== Work request ==
Using the entries that follow, write out the line containing "pinky mcp: (729, 494)", the line containing "middle dip: (687, 437)", and every line between them, exactly and nothing else.

== Given records ==
== Segment start ==

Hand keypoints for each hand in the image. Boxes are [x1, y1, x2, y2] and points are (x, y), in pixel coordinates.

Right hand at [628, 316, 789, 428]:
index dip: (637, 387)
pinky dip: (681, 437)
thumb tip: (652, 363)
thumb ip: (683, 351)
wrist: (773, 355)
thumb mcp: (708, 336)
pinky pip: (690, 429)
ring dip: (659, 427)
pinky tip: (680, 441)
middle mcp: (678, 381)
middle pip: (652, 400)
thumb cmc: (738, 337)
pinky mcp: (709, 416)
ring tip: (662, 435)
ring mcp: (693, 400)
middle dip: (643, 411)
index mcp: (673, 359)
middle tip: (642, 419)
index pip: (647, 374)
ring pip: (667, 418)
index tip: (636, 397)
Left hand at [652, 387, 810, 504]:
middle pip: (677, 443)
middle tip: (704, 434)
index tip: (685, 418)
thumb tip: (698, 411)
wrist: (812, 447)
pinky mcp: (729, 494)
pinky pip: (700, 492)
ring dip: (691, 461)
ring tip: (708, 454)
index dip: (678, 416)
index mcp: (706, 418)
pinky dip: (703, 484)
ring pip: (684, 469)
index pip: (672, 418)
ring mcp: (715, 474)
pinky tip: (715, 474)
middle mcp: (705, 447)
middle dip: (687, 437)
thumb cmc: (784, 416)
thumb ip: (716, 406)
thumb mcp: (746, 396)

== Segment end ==
== Segment start ==

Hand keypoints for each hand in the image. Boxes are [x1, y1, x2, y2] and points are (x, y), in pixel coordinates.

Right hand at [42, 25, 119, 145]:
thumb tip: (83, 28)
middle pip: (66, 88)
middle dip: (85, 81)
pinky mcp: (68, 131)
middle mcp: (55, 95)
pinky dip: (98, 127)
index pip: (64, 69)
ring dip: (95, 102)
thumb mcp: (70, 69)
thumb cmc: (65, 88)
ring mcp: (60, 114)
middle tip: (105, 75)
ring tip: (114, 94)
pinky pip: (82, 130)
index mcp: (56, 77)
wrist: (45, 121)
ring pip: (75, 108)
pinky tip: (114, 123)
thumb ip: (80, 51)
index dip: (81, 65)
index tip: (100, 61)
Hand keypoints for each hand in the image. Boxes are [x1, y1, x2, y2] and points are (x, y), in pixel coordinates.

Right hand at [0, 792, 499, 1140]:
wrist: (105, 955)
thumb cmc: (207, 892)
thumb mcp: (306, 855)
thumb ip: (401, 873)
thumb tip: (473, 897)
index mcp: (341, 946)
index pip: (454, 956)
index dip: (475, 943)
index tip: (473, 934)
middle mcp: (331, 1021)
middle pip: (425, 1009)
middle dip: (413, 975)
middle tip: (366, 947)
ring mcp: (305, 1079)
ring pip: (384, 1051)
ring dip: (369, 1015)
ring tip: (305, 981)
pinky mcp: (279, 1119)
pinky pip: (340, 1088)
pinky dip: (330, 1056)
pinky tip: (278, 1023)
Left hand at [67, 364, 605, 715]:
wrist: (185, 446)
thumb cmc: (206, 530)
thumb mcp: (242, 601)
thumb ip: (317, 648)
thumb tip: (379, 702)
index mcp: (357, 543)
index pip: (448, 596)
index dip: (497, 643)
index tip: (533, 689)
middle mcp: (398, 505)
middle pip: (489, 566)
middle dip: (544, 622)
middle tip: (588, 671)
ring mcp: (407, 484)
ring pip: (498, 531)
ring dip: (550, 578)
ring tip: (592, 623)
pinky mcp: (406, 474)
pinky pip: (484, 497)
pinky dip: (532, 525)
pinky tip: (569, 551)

== Segment end ==
== Segment start ==

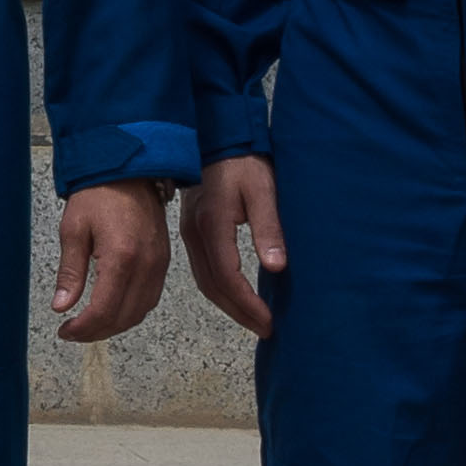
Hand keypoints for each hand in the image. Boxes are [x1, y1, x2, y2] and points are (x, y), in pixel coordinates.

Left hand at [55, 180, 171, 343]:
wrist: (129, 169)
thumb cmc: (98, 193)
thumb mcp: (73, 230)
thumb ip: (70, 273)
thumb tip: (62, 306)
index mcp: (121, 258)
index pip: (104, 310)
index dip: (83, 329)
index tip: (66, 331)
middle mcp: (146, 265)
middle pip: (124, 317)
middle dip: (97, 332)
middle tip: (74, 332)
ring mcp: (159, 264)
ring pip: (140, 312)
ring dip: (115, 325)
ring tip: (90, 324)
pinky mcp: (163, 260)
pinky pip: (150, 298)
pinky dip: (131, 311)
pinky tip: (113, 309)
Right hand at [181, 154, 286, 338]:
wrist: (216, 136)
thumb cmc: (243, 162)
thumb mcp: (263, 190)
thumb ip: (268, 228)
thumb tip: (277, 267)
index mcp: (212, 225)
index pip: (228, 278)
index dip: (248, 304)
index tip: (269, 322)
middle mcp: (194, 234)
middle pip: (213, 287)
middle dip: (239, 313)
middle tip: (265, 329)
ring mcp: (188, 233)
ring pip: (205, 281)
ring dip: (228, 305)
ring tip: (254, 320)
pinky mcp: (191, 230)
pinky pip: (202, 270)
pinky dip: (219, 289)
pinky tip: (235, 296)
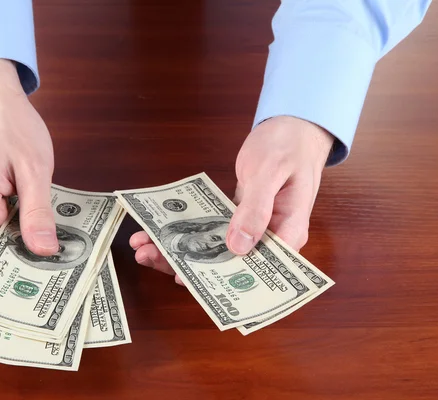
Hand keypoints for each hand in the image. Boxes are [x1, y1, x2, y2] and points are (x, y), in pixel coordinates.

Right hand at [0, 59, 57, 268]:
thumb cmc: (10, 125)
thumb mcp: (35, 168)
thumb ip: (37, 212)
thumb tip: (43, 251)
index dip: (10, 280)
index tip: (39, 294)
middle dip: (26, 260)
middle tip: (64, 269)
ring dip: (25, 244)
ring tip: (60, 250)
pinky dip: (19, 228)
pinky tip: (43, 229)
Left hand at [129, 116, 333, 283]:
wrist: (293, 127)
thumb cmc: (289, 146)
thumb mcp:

== Segment end ==

== Written answer ==
pinky mcp: (729, 494)
pinky pip: (700, 492)
ring dip: (691, 461)
ring tip: (708, 454)
index dip: (678, 416)
index mcp: (706, 418)
pinky dip: (703, 484)
ring pip: (684, 469)
index pip: (672, 418)
ring mcp: (715, 474)
pinky tip: (715, 474)
middle mcp: (705, 447)
middle dip: (687, 437)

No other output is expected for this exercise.